Let's speak about a 6 microns pixel digital back wich means a circle of confusion of about 10 microns. So we have at f8 (wich is the best opening usually regardons sharpness) an hyperfocal distance of ... 80m ! Wich means that in ordre to have sharpness to infinity an object has to be positionned at at least 40m... So everything closer than 40m won't be sharp. And also if one make fucus closerer than 80m there wońt be sharpness at infinite...
AM I wrong ?
No, you are correct for images that need uncompromized sharpness.
But why choisi ne a cof of 0.010 when human eye cańt do Moore than 30l/mm wich is a cof of 0.03 ?
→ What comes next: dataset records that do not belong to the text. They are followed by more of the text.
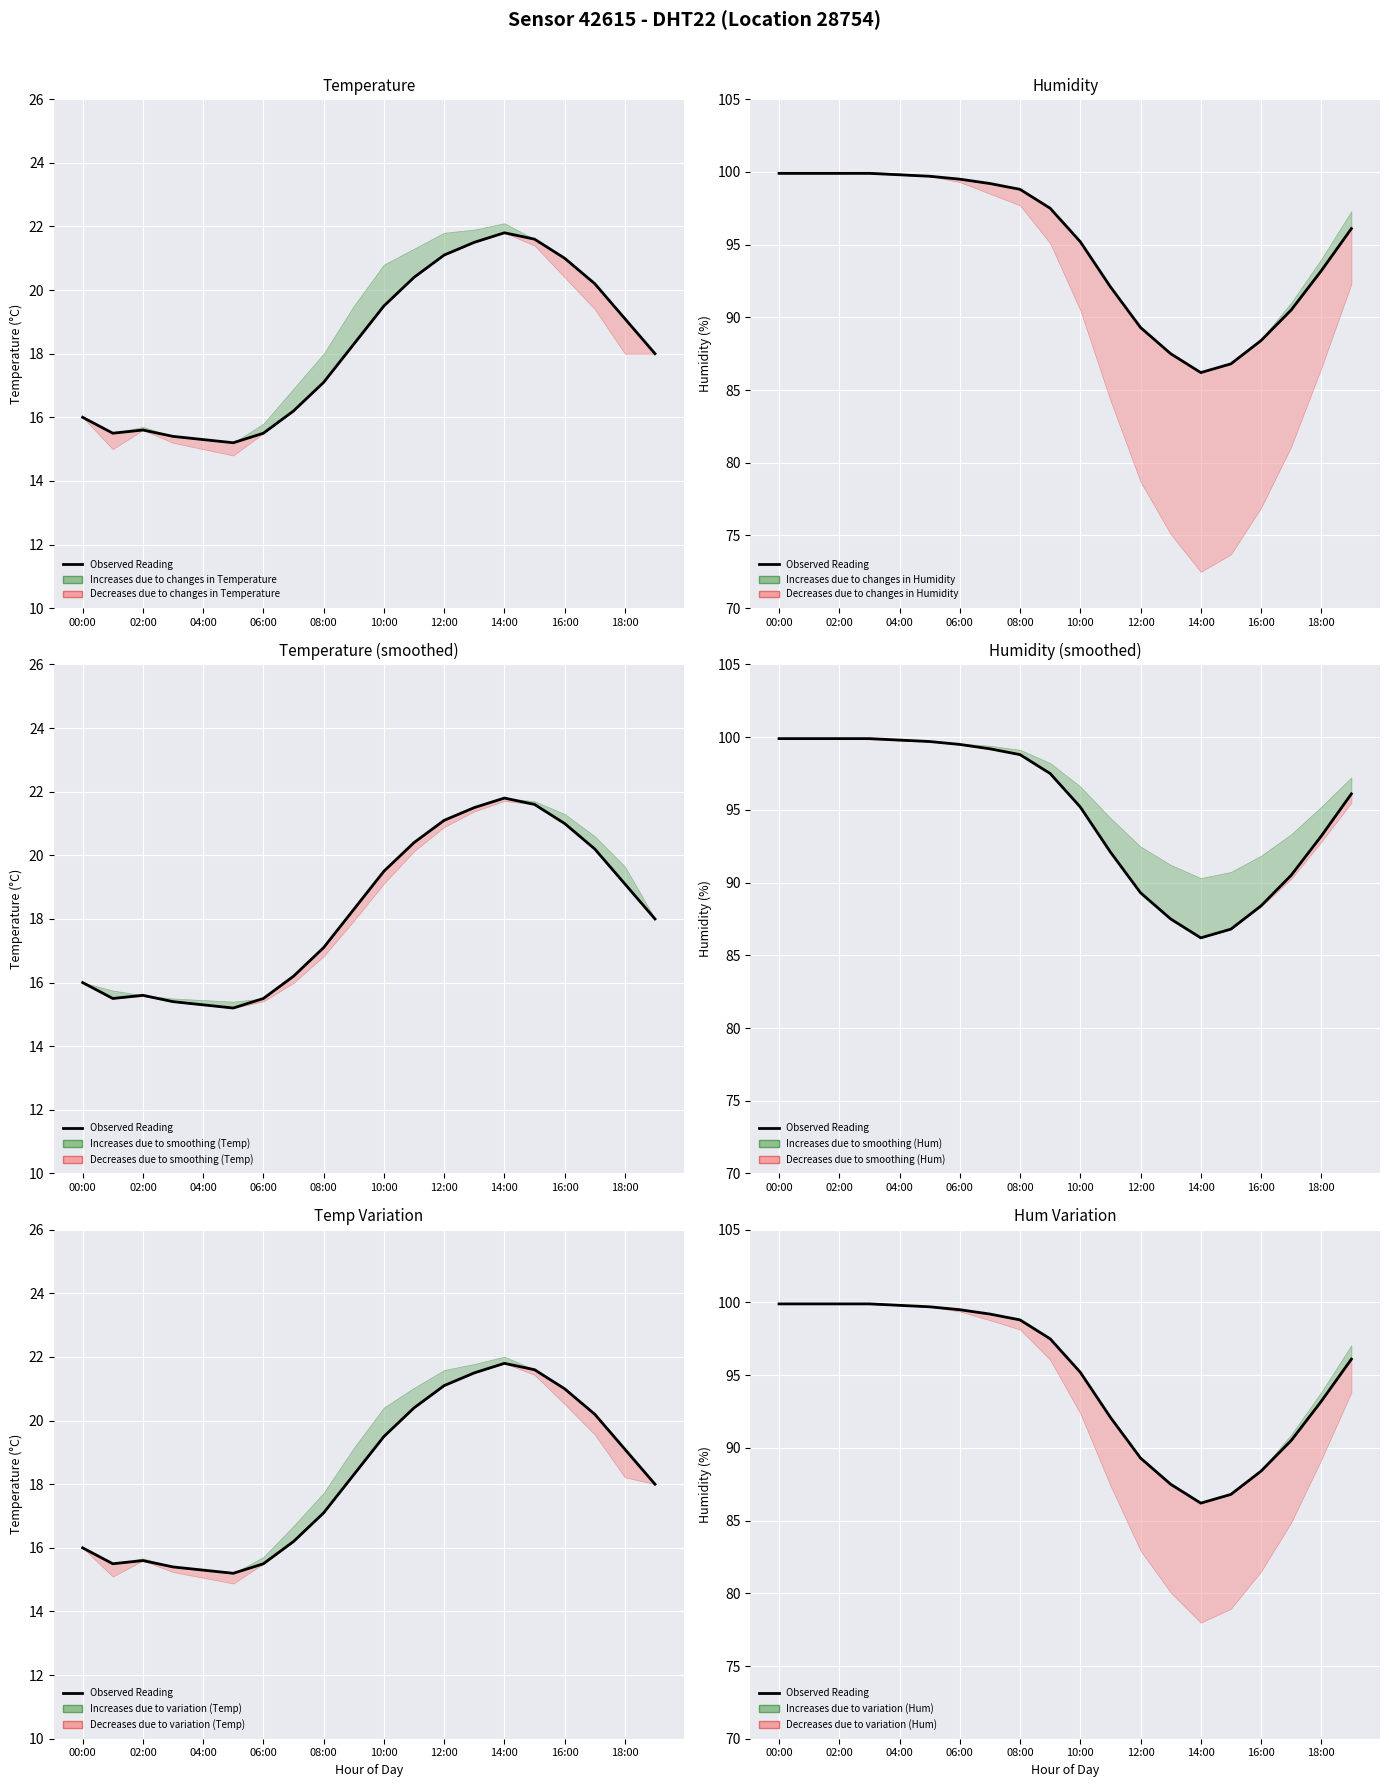

What is the label of the 14th point from the left?

13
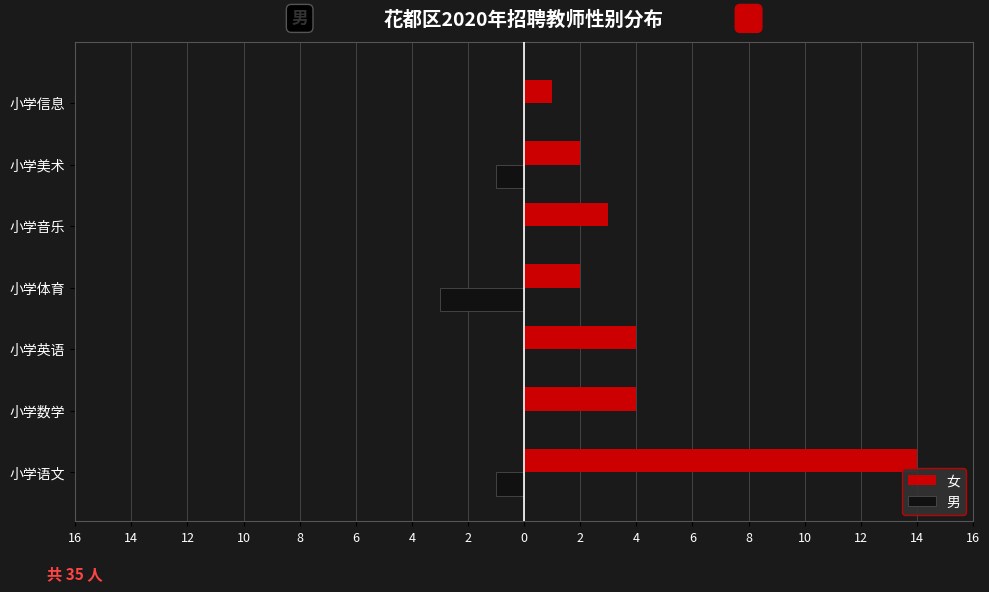

What is the maximum value for 女?

14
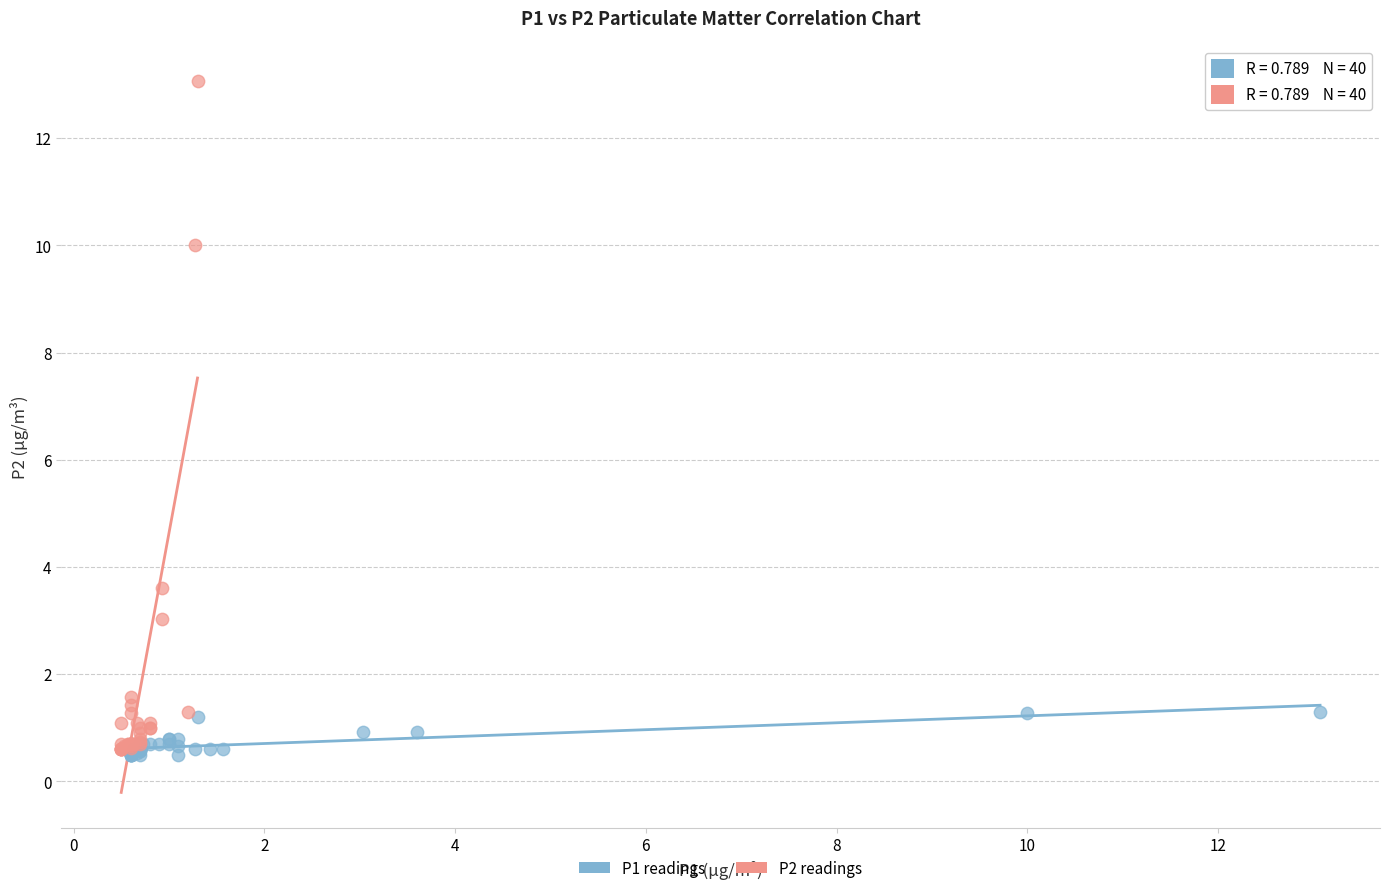

Which series contains the highest Y value?

P2 readings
That means that you can magnify the image from sensor size to something larger for viewing. BTW, human vision cannot resolve features as small as you suggest. Normal vision resolves features in the order of 10-16 pixels/mm (0.1 - 0.0625 mm), which means that you can magnify some 6 - 10 times, when you need that uncompromized sharpness (there will be no visible difference in sharpness between the focal plane and the edges of the DOF zone). However, sharpness doesn't suddenly stop at the edge of the hyperfocal distance, it gradually starts to fall off, and when you increase your viewing distance more than normal reading distance, nearer objects will also appear to remain sharp to our vision.
You should choose a CoC criterion, also based on the final viewing distance. When you view large format output from e.g. 4x the normal reading distance, you can also multiply your critical CoC of 0.010 to 0.040 mm.